Je continuais d’écouter en silence tout en réfléchissant à l’avenir. Mon interlocuteur venait visiblement de me sauver la vie, il n’allait donc pas me tuer tout de suite, il me suivait depuis longtemps, je l’intéressais donc. Je souris en songeant que mes chances de me sortir de cette histoire venaient de monter en flèche
- Tu n’imagines pas ma surprise lorsque je t’ai reconnu pendant le combat. Il faut dire que tu nous as pris de cours lors de ta dernière mort. Impossible de te retrouver. Jusqu'à ce soir…
- Et c’est quoi le rapport avec les clodos ?

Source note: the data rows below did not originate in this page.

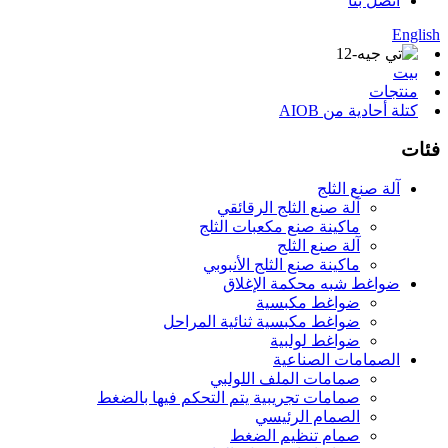
اتصل بنا
English
بيت
منتجات
كتلة أحادية من AIOB
فئات
آلة صنع الثلج
آلة صنع الثلج الرقائقي
ماكينة صنع مكعبات الثلج
آلة صنع الثلج
ماكينة صنع الثلج الأنبوبي
ضواغط شبه محكمة الإغلاق
ضواغط مكبسية
ضواغط مكبسية ثنائية المراحل
ضواغط لولبية
الصمامات الصناعية
صمامات الملف اللولبي
صمامات تجريبية يتم التحكم فيها بالضغط
الصمام الرئيسي
صمام تنظيم الضغط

- Aucun, tu t’es juste retrouvé dans une de nos combines plutôt rentables. On utilise la distribution de nourriture pour droguer les clodos et les rendre violent. Non seulement ça les rend meilleur sur le ring, mais en plus ça les marginalise tellement que personne n’en a plus rien à foutre. Pas d’enquêtes, les flics nous remercieraient presque et sinon, on gagne largement de quoi les rincer.

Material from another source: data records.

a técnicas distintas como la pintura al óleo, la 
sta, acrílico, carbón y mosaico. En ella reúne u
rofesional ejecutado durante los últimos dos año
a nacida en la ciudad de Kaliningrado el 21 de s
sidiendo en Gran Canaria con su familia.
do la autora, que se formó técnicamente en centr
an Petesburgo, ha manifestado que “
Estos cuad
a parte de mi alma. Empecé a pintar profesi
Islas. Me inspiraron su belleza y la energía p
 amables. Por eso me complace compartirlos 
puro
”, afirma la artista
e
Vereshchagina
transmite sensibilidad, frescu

Je conserva le silence, j’avais quasiment tout deviné et ça ne m’inspirait guère plus que du mépris. L’envie de lui enfoncer les dents de devant dans le crâne me démangeait, mais j’avais déjà mal à la simple idée de me lever de ma chaise, je n’étais pas vraiment en état de lutter. Il se pencha vers moi, l’air satisfait et passa sa langue sur ma joue.
- Je vais t’avouer quelque chose. Tu me dégoûtes. Si on n'avait pas besoin de toi, j’t’aurais fait taire à ma façon.
- Quel dommage… Murmurais-je à son oreille, retenant l’envie de lui arracher à pleine dent.
- T’inquiète pas, on ne s’ennuiera pas pour autant. Je vais te camer jusqu’aux yeux pour que tu oublie toute cette histoire, et avant je vais tellement te défoncer que tu auras encore mal au cul après ton prochain changement de corps.
Je m’apprêtais à tenter le tout pour le tout quand la porte du bureau s’ouvrit avec fracas. Les hurlements provenant de l’entrepôt emplirent le bureau, la fête semblait avoir fait place à un véritable chaos. Noël apparut dans l’encadrement de la porte, il avait finalement réussi le plan. Ce n’était pas pour moi que j’avais supplié le garde, mais uniquement pour dérober son pass magnétique et le donner à mon ami. J’attendais de lui qu’il libère tous les prisonniers pour créer la panique et ça avait visiblement fonctionné. Mon tortionnaire sortit un revolver pour tirer sur Noël, faisant fi de la douleur, je me projeta sur lui pour dévier le tir. Je l’entraîna au sol avec moi tandis qu’il essayait de se dégager. Il avait presque réussi quand Noël lui mit un premier coup de pied dans la tête, avant de poursuivre à grands coups de chaise.
- Dépêche toi de sortir, hurla-t-il sans s’arrêter de taper, l’un des gardes à appelé des renforts, profites-en que ce soit encore le bordel !
- Et toi ?
- J’ai encore quelques comptes à régler et je te rejoins.
Je ne me fis pas prier plus longtemps. Mes cotes me faisaient un mal de chien, j’étais couvert de bleus et j’avais perdu beaucoup de sang. Ce serait déjà un miracle que j’arrive à m’en sortir. J’y réussis tout de même malgré la bousculade. En chemin, je déroba un manteau de fourrure abandonné sur le sol et l’enfila pour essayer de disparaître avec les spectateurs. Les gardiens complètement dépassé par leurs captifs devenus incontrôlable ne me remarquèrent pas. Je m’éloigna aussi vite que possible, prenant bien garde de ne pas être suivi. Je n’avais finalement pas eu le temps de poser mes questions à Noël, et je n’étais pas sur d’en avoir jamais l’occasion.